Segurança do público LGBT ainda é maior desafio no PI

Durante VI Encontro Estadual de Travestis e Homossexuais as discussões mostram que a integridade física das pessoas desse segmento ainda é desafio

Alguns avanços já podem ser percebidos, mas eles ainda são poucos na luta pelo direito da população LGBT, principalmente travestis e homossexuais, em Teresina e em todo o Piauí.

Autoridades no assunto afirmam que um dos maiores desafios ainda é a segurança dessas pessoas. No ano passado, quatro travestis foram assassinas com requintes de crueldade e nesse ano uma morte desse tipo já foi registrada.

Além dos casos de morte, há ainda os inúmeros casos de agressão sofridas por essas pessoas, por causa da sua orientação sexual. Só em Teresina, no ano passado, foram registrados 20 casos.

A segurança dessa parcela da população, juntamente com diversas outras questões relevantes na luta pelo direito dessas pessoas esta sendo discutida durante o VI Encontro Estadual de Travestis e Homossexuais, que está sendo realizado no SINTE. O evento iniciou ontem (08) e se estende até hoje (09).

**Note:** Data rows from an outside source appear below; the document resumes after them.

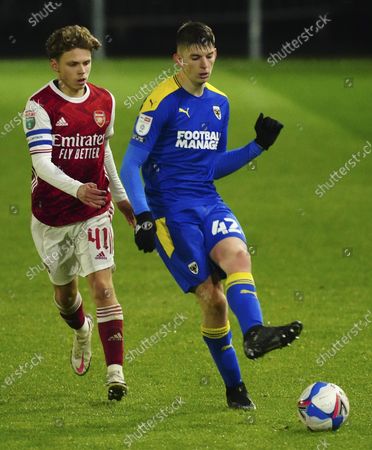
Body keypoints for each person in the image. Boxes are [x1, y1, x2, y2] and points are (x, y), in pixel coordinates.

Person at [120, 21, 302, 409]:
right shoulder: (160, 102)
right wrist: (144, 216)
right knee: (214, 300)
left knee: (238, 255)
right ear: (178, 59)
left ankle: (254, 333)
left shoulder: (220, 103)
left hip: (208, 201)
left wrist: (257, 146)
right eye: (194, 58)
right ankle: (235, 388)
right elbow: (130, 163)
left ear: (215, 55)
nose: (203, 65)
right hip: (171, 213)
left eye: (208, 56)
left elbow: (211, 166)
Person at [23, 25, 134, 401]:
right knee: (66, 298)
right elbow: (41, 164)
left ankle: (115, 373)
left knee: (103, 287)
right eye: (73, 64)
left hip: (94, 211)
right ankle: (81, 329)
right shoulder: (39, 106)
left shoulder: (105, 100)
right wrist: (76, 188)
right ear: (56, 65)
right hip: (52, 216)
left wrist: (120, 198)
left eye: (87, 62)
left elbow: (103, 151)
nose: (83, 70)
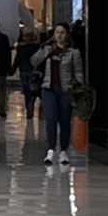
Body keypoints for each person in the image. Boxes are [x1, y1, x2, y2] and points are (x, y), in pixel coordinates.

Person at [33, 21, 85, 166]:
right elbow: (33, 61)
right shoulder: (47, 48)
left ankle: (63, 150)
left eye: (62, 33)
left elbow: (78, 72)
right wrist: (44, 53)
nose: (59, 35)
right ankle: (50, 149)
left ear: (67, 35)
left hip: (65, 90)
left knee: (65, 120)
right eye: (57, 32)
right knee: (50, 118)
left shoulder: (73, 53)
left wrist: (79, 88)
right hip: (48, 88)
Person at [12, 27, 43, 120]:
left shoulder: (21, 48)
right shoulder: (38, 47)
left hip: (24, 71)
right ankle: (31, 103)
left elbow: (17, 60)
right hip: (34, 71)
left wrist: (12, 70)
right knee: (34, 89)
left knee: (26, 91)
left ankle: (28, 107)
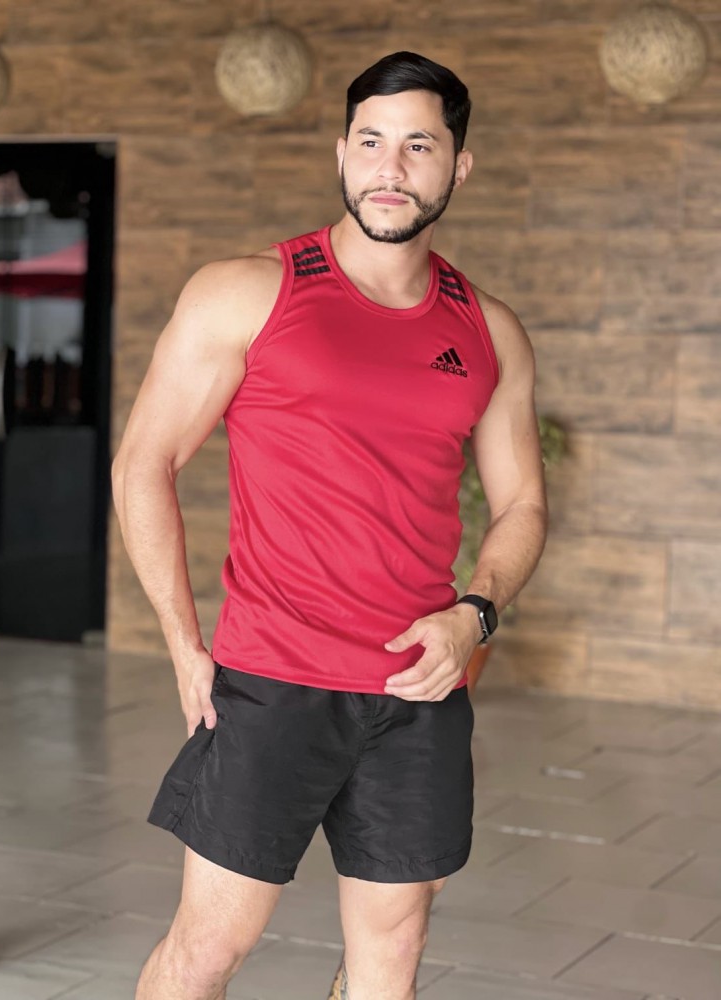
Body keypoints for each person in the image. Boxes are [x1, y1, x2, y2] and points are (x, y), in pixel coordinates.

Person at [112, 50, 547, 1000]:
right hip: (271, 681)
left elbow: (522, 505)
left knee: (393, 954)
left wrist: (474, 613)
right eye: (371, 141)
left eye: (419, 145)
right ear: (341, 153)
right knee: (208, 951)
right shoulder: (247, 291)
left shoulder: (489, 330)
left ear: (459, 166)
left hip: (419, 690)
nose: (391, 167)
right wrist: (184, 646)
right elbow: (143, 463)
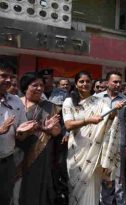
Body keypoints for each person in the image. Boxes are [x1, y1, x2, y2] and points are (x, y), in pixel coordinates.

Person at [62, 71, 122, 205]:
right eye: (81, 81)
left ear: (92, 83)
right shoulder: (69, 101)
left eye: (88, 81)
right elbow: (68, 124)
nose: (85, 84)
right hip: (77, 151)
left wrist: (115, 110)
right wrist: (88, 120)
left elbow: (110, 117)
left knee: (92, 188)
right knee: (75, 189)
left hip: (94, 152)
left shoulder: (98, 101)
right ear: (76, 84)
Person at [17, 72, 62, 205]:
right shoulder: (16, 103)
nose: (39, 88)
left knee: (36, 186)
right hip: (17, 149)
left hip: (40, 152)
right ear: (25, 87)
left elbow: (57, 132)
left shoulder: (50, 107)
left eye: (41, 85)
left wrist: (48, 129)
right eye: (34, 85)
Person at [0, 63, 35, 204]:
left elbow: (21, 130)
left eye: (11, 77)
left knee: (5, 198)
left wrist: (24, 132)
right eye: (3, 76)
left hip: (7, 162)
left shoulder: (15, 100)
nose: (8, 80)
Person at [96, 71, 126, 205]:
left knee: (118, 176)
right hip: (100, 142)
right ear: (107, 83)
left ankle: (121, 202)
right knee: (103, 174)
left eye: (120, 82)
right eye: (115, 82)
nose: (118, 84)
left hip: (119, 143)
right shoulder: (96, 98)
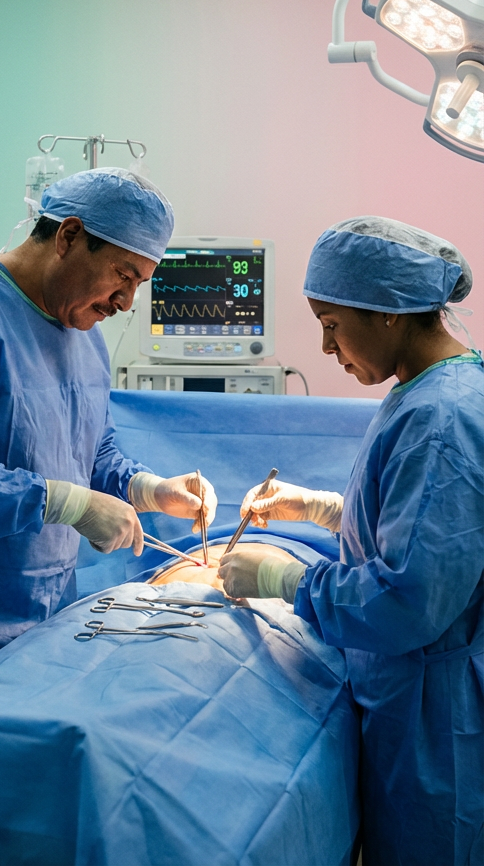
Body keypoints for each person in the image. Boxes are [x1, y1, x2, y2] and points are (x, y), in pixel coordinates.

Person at [217, 217, 484, 866]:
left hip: (438, 724)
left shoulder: (442, 416)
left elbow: (409, 598)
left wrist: (285, 579)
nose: (326, 346)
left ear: (388, 312)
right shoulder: (432, 392)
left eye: (332, 324)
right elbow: (434, 528)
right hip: (417, 699)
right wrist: (323, 509)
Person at [0, 168, 218, 692]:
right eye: (123, 276)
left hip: (48, 622)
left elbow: (91, 453)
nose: (126, 303)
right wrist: (66, 503)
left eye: (139, 285)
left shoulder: (83, 330)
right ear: (69, 236)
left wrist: (150, 489)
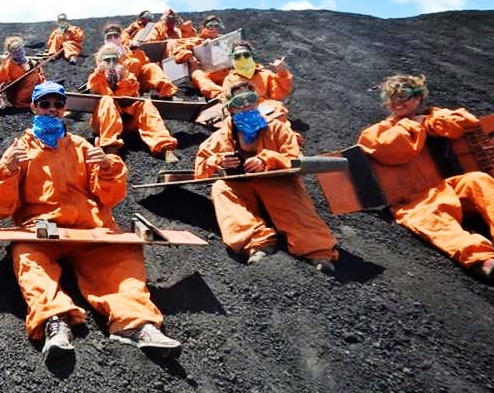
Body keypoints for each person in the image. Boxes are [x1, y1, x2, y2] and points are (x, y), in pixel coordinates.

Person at [0, 81, 182, 363]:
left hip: (89, 228)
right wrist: (6, 171)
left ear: (64, 109)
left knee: (121, 257)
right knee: (29, 257)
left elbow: (109, 197)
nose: (52, 110)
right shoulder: (19, 150)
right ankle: (56, 322)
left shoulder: (82, 146)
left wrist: (107, 168)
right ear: (33, 108)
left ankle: (138, 323)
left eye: (58, 104)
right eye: (45, 104)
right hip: (44, 230)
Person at [357, 74, 494, 283]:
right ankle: (483, 261)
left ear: (418, 98)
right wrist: (413, 124)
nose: (397, 101)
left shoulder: (433, 116)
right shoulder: (376, 131)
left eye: (403, 95)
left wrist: (432, 121)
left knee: (477, 179)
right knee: (433, 221)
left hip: (447, 187)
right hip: (414, 199)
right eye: (391, 96)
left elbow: (468, 122)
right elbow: (392, 150)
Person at [194, 81, 338, 272]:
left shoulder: (278, 128)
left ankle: (317, 250)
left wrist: (267, 159)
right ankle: (257, 242)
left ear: (257, 101)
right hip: (242, 187)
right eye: (239, 101)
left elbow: (295, 159)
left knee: (287, 193)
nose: (246, 105)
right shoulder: (222, 136)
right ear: (230, 107)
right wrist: (219, 161)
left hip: (276, 183)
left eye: (250, 99)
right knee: (220, 188)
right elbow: (200, 167)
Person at [87, 45, 178, 157]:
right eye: (107, 60)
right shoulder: (96, 77)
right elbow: (103, 93)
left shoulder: (128, 77)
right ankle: (110, 148)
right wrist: (107, 79)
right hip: (104, 124)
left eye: (114, 59)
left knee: (145, 104)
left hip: (126, 122)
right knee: (107, 100)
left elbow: (129, 97)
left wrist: (121, 80)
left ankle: (165, 147)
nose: (111, 63)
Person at [103, 24, 176, 99]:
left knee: (152, 66)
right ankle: (127, 94)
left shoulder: (130, 49)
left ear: (121, 36)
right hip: (120, 88)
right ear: (105, 39)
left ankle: (166, 92)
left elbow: (145, 64)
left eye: (116, 35)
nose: (113, 38)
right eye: (109, 36)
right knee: (134, 62)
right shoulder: (104, 53)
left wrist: (136, 51)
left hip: (138, 84)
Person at [219, 41, 293, 103]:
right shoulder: (229, 80)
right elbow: (226, 102)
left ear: (251, 56)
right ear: (233, 58)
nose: (242, 59)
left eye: (246, 55)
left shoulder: (266, 75)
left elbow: (280, 96)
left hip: (268, 111)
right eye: (237, 56)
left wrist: (282, 73)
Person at [0, 36, 45, 109]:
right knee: (32, 78)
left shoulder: (32, 62)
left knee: (35, 76)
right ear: (11, 53)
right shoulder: (8, 65)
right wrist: (3, 64)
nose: (19, 53)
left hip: (34, 92)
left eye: (20, 50)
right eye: (15, 52)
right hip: (17, 94)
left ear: (23, 49)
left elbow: (41, 77)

Participaram das discussões representantes de dez municípios do Piauí, onde há militância em torno dessa causa.

?Esse evento é para discutirmos a identidade de gênero que ainda é desconhecida de muitas pessoas, principalmente a transexualidade. Muito se fala de homossexualidade e se confunde com as outras denominações, mas não são a mesma coisa?, disse a secretária geral do GPTrans, Laura dos Reis.

A coordenadora de Enfrentamento à Homofobia da Secretaria de Assistência Social e Cidadania do Estado do Piauí (SASC), Joseane Borges, afirma que a luta para garantia dos direitos e para a efetivação de políticas públicas voltadas para o público LGBT é diária.

?Nós já conseguimos a questão do nome social que é uma conquista muito grande e faz parte do Plano Piauí sem Homofobia, que busca sempre mais melhorias para essa parcela da população, principalmente buscando atuar junto a todas as secretarias do Governo do Estado?, pontuou.

Representantes de vários grupos LGBT participam do evento e ainda políticos do Estado. Segundo Laura, eles foram chamados para apresentar as propostas que têm para essa parcela da população.